3 Syrian tanks cross into Golan demilitarized zone, Israel raises alert

The Israeli army, which has been braced for Syrian fighting spilling into Israel, reports the incident to UN peacekeepers

A member of the UN observer force on the Israel-Syrian border in the Golan Heights (photo credit: CC BY FreedomHouse, Flickr)
A member of the UN observer force on the Israel-Syrian border in the Golan Heights (photo credit: CC BY FreedomHouse, Flickr)

The Israeli army said three Syrian tanks entered the demilitarized zone in the Golan Heights on the Israel-Syrian border Saturday.

The Israel Defense Forces raised its alert level in the Northern Command area, and a military spokeswoman said Israel complained to the U.N. peacekeeping force in the area after the tanks entered.

The incident — the first such violation in 40 years — was not regarded as an incident of hostility toward Israel. Rather, the Syrian tanks were apparently facing off against Syrian rebel forces. Nonetheless, Syrian-Israeli relations are relentlessly fraught, and any border incident raises tensions.

Hebrew news site Ynet said there were reports that two Syrian armored personnel carriers also crossed into the zone.

The Syrian army vehicles were deployed just a few miles away from Israeli military positions.

Several mortar shells from the Syrian fighting have reportedly fallen in the same area in recent days, and one of them may caused a small fire.

The DMZ (Demilitarized Zone), which is about 7 kilometers (3.5 miles) at its widest and 200 meters (yards) at its narrowest, was created after the 1973 war in which Syria tried to retake the strategic plateau.

Marco Carminjani, an official with the U.N. body supervising the zone, said he could not immediately confirm the entry of the tanks. But if the report is true, he said, it would be a violation of the 1974 disengagement agreement between Syria and Israel. He said it would be the first such move in the zone since the accord.

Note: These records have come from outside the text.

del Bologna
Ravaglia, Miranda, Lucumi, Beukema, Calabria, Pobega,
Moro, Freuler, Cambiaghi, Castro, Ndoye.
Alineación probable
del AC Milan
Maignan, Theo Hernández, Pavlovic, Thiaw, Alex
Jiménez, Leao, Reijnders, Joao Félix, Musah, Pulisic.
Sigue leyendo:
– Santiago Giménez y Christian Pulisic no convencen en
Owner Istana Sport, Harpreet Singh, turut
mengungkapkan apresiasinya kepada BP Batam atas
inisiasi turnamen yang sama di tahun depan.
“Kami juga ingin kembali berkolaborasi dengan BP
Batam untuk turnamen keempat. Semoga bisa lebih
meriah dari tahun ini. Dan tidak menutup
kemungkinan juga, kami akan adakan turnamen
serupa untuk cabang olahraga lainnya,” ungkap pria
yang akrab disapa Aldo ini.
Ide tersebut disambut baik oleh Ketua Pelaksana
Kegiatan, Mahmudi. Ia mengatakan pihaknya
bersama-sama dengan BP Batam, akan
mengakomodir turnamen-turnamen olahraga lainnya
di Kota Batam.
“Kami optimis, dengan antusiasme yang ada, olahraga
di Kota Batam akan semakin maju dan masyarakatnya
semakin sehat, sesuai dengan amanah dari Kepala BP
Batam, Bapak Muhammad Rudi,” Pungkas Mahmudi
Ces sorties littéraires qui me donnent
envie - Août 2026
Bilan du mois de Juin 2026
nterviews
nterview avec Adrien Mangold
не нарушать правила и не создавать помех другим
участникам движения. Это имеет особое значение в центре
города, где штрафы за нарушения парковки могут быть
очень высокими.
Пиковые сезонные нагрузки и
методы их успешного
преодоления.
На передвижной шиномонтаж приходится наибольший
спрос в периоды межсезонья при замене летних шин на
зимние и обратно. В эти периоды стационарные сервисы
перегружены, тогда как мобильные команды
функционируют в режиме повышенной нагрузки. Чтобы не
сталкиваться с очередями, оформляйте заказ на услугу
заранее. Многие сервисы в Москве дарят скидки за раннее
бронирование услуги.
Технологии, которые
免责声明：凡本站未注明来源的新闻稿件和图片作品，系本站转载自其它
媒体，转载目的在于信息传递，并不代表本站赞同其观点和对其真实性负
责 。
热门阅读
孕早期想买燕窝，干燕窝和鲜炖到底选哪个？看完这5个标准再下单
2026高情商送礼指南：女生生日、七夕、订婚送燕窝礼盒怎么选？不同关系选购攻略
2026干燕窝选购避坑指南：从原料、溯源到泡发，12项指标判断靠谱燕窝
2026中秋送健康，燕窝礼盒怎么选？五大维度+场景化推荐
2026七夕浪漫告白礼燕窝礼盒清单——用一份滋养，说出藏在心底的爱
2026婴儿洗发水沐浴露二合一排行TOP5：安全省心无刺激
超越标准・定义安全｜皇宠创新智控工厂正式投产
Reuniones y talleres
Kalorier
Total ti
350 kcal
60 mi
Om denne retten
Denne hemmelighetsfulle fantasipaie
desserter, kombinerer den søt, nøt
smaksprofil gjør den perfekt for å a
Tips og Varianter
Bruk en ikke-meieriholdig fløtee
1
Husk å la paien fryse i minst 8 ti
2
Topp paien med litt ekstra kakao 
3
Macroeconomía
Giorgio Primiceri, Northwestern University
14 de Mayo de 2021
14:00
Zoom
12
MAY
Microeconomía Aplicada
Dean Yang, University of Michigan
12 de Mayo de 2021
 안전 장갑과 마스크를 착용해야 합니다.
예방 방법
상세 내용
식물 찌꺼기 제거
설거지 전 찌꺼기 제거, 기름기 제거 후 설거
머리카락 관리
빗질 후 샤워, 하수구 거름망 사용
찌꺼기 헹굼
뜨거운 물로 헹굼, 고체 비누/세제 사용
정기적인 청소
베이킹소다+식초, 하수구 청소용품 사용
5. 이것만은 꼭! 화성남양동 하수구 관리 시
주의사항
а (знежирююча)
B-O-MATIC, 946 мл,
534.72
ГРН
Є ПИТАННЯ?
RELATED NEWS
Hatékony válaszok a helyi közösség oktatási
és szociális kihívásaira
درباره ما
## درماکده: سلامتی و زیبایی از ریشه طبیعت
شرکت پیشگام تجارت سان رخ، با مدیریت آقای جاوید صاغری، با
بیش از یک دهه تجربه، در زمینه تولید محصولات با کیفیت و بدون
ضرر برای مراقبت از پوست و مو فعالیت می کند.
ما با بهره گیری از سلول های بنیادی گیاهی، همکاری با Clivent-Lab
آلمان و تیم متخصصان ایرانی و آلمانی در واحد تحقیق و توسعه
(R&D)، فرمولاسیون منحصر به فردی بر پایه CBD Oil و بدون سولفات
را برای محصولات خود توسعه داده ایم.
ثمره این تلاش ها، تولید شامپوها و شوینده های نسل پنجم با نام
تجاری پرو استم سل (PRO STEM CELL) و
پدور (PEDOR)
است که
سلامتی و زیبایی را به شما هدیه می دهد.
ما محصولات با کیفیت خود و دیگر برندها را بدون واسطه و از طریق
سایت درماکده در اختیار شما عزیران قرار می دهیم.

There have long been concerns in Israel that violence from Syria’s civil war could spill across the long-quiet frontier. Misfired Syrian shells have exploded inside Israel on several occasions in recent months, and the Mount Hermon tourism site was briefly closed after suspicious movements in the area.

In late September, a rocket fired from Syria landed in the central Golan Heights. A day earlier, several mortar shells from Syria had fallen in agricultural land in the northern Heights in the first reported instance of munitions spillover from the Syrian civil war into Israel.

In July, Jerusalem complained to the UN over the incursion of Syrian soldiers into the DMZ during fighting with rebel forces.

Israel has worried that the conflict could affect the Golan, and in July took steps to avoid an influx of refugees from Syria. Fighting has broken out near the border with Israel before; in July, Defense Minister Ehud Barak watched from the border as rebels battled regime forces nearby, and the proximity of the fighting sparked a mini-tourism trend.

Earlier this summer, the IDF held surprise exercises in the area to simulate a response to a sudden attack.

Israel captured the Golan Heights from Syria in the 1967 Mideast war and extended Israeli law to the area.

Israel’s Foreign Minister Avigdor Liberman, touring the Golan Heights last Tuesday, said the territory would stay in Israeli hands, calling it non-negotiable under a Likud-Yisrael Beytenu government.

“The Israeli Law, which applies to the Golan Heights, has been in place since the days of former prime minister Menachem Begin, which means the Golan Heights are like Tel Aviv or Holon,” he said.

There is concern in Israel that if the regime of Syrian President Bashar Assad is toppled, the country could fall into the hands of Islamic extremists or descend into sectarian warfare, destabilizing the region. Still, Israel has expressed empathy for Syrian citizens caught up in the vicious fighting.

Israeli officials have also expressed concern that the frontier region could turn into a lawless area like Egypt’s Sinai desert, where Islamic extremists have gained strength since the ouster last year of president Hosni Mubarak.